Information provided:
^^^^

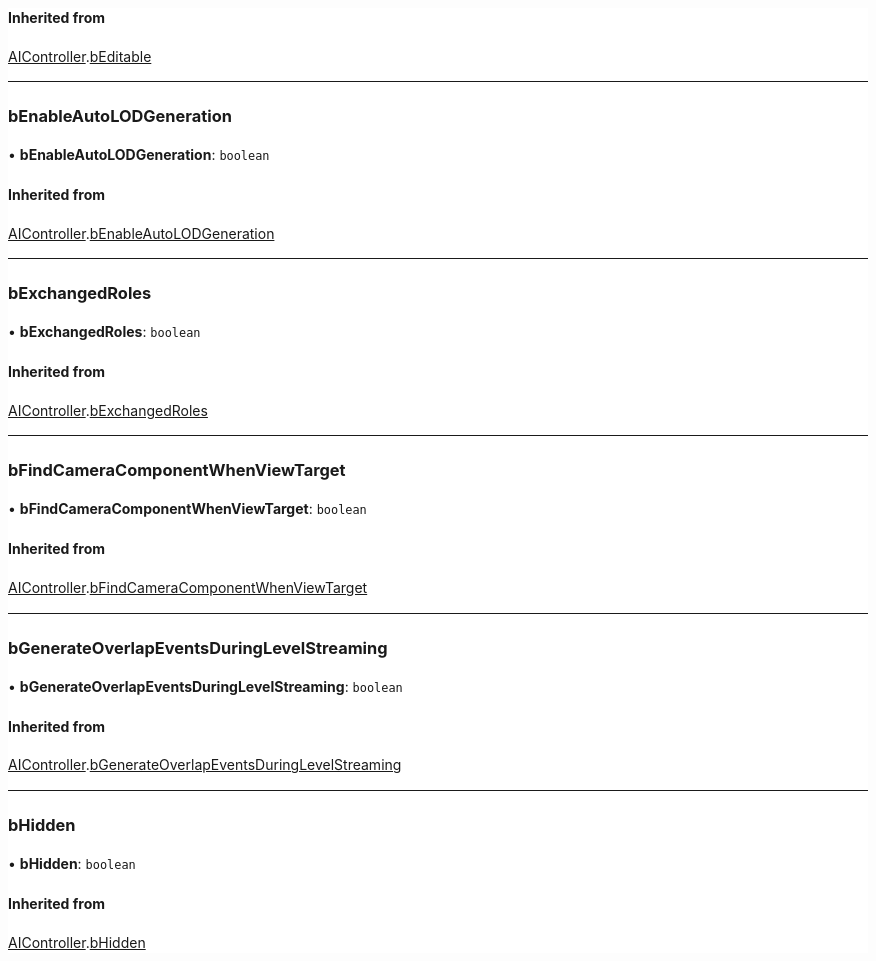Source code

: #### Inherited from

[AIController](ue_ue.AIController.md).[bEditable](ue_ue.AIController.md#beditable)

___

### bEnableAutoLODGeneration

• **bEnableAutoLODGeneration**: `boolean`

#### Inherited from

[AIController](ue_ue.AIController.md).[bEnableAutoLODGeneration](ue_ue.AIController.md#benableautolodgeneration)

___

### bExchangedRoles

• **bExchangedRoles**: `boolean`

#### Inherited from

[AIController](ue_ue.AIController.md).[bExchangedRoles](ue_ue.AIController.md#bexchangedroles)

___

### bFindCameraComponentWhenViewTarget

• **bFindCameraComponentWhenViewTarget**: `boolean`

#### Inherited from

[AIController](ue_ue.AIController.md).[bFindCameraComponentWhenViewTarget](ue_ue.AIController.md#bfindcameracomponentwhenviewtarget)

___

### bGenerateOverlapEventsDuringLevelStreaming

• **bGenerateOverlapEventsDuringLevelStreaming**: `boolean`

#### Inherited from

[AIController](ue_ue.AIController.md).[bGenerateOverlapEventsDuringLevelStreaming](ue_ue.AIController.md#bgenerateoverlapeventsduringlevelstreaming)

___

### bHidden

• **bHidden**: `boolean`

#### Inherited from

[AIController](ue_ue.AIController.md).[bHidden](ue_ue.AIController.md#bhidden)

^^^^

Could you copy each line of the material that holds "bGenerateOverlapEventsDuringLevelStreaming"?

### bGenerateOverlapEventsDuringLevelStreaming
• **bGenerateOverlapEventsDuringLevelStreaming**: `boolean`
[AIController](ue_ue.AIController.md).[bGenerateOverlapEventsDuringLevelStreaming](ue_ue.AIController.md#bgenerateoverlapeventsduringlevelstreaming)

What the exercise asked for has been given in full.